Фрагмент текста.
##########

Вскоре «обновили» их: ходили в тренировочный поход на пять километров. А погода, как назло, испортилась, валил снег, пурга. С винтовками на плече шагали быстрым темпом. Идти трудно, скользко — взмокли...
Как я выгляжу в форме? Посмотрел однажды в зеркало, сам себя не узнал. Думаю, кто это там в сапогах и галифе? Вот схожу в город, сфотографируюсь (для этого нас специально отпускают поочередно) — увидите.
Сапоги, правда, великоваты, но не слишком. С портянками (заворачивать их, кажется, научился) и носками нормально. Шинель тоже велика, однако это не очень бросается в глаза. Петлицы у нас черные с красной каймой. На них скрещенные пушечки...
...В выходной день учебных занятий нет. Но только [13] мы собрались выйти в город (в ближайшую булочную — за батончиком, за пряниками), как нас усадили в машины и увезли на железнодорожную станцию — грузить поступившие для школы дрова. И если бы это были, действительно дрова, а то целые деревья, здоровенные, тяжелые, сверху заледенелые. Поработали крепко.
Неожиданно, без предупреждения, в школу приезжал командир нашего 169-го зенитного артиллерийского полка полковник Яковлев. Строгий, даже суровый. Высказал свои замечания о недостатках, которые успел обнаружить, спросил у курсантов, какие есть у них претензии. Нашлись смелые ребята, тоже кое на что пожаловались.
В Ленинской комнате школы есть щит. На нем отражена «биография» полка, в котором мы будем проходить службу, когда станем младшими командирами. Должен сказать вам, что попал я в часть с богатыми и славными традициями. Об этом нам говорили еще в Горелове на митинге перед отправкой в полковую школу.
Интересно было узнать, что сначала пушки передвигались на железнодорожных платформах, а батареи назывались не зенитными, а противосамолетными. Они участвовали в боях, когда на Петроград наступал Юденич. Потом уже создали отдельный зенитно-артиллерийский дивизион, пушки тянули лошади. А в двадцать девятом году дивизион преобразовали в полк. Видите, как он давно существует.

##########

Сведения.
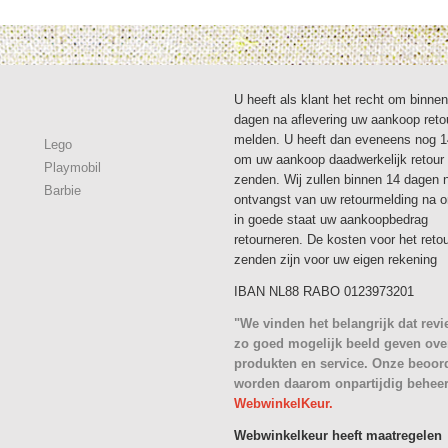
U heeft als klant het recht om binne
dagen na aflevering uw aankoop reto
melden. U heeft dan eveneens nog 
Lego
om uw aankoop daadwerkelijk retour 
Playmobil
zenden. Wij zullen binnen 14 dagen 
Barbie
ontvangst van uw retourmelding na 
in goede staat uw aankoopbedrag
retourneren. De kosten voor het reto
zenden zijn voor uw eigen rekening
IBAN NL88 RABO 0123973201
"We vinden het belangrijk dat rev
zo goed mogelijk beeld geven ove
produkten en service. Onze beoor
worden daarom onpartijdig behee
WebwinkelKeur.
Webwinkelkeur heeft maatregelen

##########

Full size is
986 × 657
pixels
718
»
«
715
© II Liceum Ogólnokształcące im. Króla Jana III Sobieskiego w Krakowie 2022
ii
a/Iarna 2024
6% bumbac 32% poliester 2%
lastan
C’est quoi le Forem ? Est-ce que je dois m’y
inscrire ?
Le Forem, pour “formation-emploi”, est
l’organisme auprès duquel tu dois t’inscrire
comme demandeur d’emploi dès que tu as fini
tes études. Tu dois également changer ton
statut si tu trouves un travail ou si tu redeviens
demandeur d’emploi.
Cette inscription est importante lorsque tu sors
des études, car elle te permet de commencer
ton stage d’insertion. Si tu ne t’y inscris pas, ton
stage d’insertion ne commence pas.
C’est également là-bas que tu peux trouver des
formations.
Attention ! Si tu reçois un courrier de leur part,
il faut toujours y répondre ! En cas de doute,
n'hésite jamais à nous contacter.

##########

Задание A.
Ответьте на три вопроса по отрывку о полковой школе.
(i) Какого цвета петлицы у курсантов?
(ii) Кто без предупреждения приезжал в школу?
(iii) В каком году дивизион преобразовали в полк?
Задание B. Напишите продолжение отрывка о полковой школе, начав сразу после его последнего предложения.

Ответ A.
(i) Черные с красной каймой.
(ii) Командир 169-го зенитного артиллерийского полка полковник Яковлев.
(iii) В двадцать девятом году.

Ответ B.
О том, что часть показывала хорошие результаты в боевой подготовке, свидетельствует награждение ее в 1930 году Красным знаменем ВЦИК.
На щите в Ленинской комнате помещены интересные фотографии. Они показывают различные моменты истории полка. Мы даже удивились, увидев на снимках Маршала Советского Союза К. Е. Ворошилова. Оказывается, он два раза приезжал в нашу часть, бывал на батареях, присутствовал на учебных стрельбах...
...Москвичей-бауманцев распределили по взводам. Каждый взвод готовит младших командиров определенных боевых функций: огневики, прибористы, разведчики, связисты. Я попал в огневой, после школы стану командиром орудия на батарее (или, как тут говорят, — на «точке»), задача которой — охранять Ленинград с воздуха.
Сами понимаете, как это ответственно. Конечно, любой город, любой уголок земли нашей советской надо [14] бдительно охранять от нападения врага. И на западе, и на востоке — повсюду. Но Ленинград — город особый. У иного человека одно только упоминание о нем вызывает какое-то волнующее чувство.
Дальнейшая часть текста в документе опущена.